British Foreign Secretary Douglas Hurd announced his retirement Friday, strengthening Prime Minister John Major's hand against potential challengers to his leadership of the ruling Conservative Party.
Major, in a surprise announcement Thursday, resigned as leader of his divided party and challenged his critics to come up with a replacement. While it appeared Friday that a candidate from the party's right wing would materialize, no heavyweight has joined the fray.
Hurd, foreign secretary since October 1989, is widely respected in foreign policy circles as a skillful, intelligent and genteel diplomat. But he is a particular target of criticism from the party's right because of his generally positive attitude on Britain's increased participation in the European Union. Political observers here think his departure may temper some of the opposition to Major, helping to limit the number of abstentions and votes against him when he submits his fate to a vote of Conservatives in Parliament on July 4.

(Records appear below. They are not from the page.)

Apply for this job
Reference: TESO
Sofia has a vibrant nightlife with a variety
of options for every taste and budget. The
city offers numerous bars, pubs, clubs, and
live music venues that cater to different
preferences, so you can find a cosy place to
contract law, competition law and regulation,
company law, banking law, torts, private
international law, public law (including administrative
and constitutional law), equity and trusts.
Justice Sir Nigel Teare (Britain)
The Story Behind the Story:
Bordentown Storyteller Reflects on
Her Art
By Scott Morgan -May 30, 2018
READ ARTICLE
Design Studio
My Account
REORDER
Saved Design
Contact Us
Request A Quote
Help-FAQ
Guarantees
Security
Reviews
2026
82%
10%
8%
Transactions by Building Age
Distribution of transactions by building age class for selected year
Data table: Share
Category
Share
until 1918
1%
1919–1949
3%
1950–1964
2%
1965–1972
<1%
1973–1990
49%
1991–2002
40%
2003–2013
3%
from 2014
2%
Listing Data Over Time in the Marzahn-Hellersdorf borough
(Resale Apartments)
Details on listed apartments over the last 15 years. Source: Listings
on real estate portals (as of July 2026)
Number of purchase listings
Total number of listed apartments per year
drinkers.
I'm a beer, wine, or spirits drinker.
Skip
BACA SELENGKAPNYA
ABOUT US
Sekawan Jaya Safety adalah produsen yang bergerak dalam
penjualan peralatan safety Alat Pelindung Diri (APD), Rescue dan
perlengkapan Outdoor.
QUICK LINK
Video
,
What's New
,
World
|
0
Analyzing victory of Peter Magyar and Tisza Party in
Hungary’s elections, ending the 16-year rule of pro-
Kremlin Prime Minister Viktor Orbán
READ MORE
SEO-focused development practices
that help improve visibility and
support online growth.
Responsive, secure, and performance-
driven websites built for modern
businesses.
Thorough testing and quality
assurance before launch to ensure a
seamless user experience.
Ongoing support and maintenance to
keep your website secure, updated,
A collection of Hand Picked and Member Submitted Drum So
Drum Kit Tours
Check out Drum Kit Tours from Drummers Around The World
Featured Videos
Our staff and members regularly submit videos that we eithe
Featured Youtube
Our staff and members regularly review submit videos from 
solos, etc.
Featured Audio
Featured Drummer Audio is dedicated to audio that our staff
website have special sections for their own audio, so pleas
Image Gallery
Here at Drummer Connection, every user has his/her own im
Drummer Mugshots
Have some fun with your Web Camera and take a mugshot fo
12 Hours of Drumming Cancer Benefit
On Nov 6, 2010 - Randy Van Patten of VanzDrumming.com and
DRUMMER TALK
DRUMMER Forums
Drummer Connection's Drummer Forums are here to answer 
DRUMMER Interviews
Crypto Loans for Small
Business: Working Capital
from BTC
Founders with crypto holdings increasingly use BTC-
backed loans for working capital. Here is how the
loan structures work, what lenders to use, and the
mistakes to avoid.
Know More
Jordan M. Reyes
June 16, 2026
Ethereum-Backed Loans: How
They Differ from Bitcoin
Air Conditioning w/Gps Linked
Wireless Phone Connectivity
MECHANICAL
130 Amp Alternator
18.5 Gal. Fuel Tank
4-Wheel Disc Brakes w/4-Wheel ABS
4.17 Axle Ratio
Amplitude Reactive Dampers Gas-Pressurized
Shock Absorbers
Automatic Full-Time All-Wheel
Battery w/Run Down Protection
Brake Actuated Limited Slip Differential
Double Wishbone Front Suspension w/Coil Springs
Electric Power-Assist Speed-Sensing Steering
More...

While Hurd, 65, had made known his desire to retire this summer, he said Friday that he decided to act now to remove himself as an issue in Major's campaign to retain the party leadership. Like all other Cabinet ministers who have spoken so far, he expressed firm support for Major.
The most mentioned possible replacement for Hurd is Malcolm Rifkind, now defense secretary.
As the dust settled Friday in the wake of Major's announcement, it became clear that he already has in place a hard-working campaign team that is busy organizing public statements of support and working on Conservative backbenchers.
His opponents on the right, by contrast, have been taken by surprise. They had not expected an opportunity to challenge Major until the fall. Friday, they met in search of a candidate. The center of speculation was Norman Lamont, a one-time Major ally who became a bitter enemy after the prime minister fired him as chancellor of the exchequer in 1993.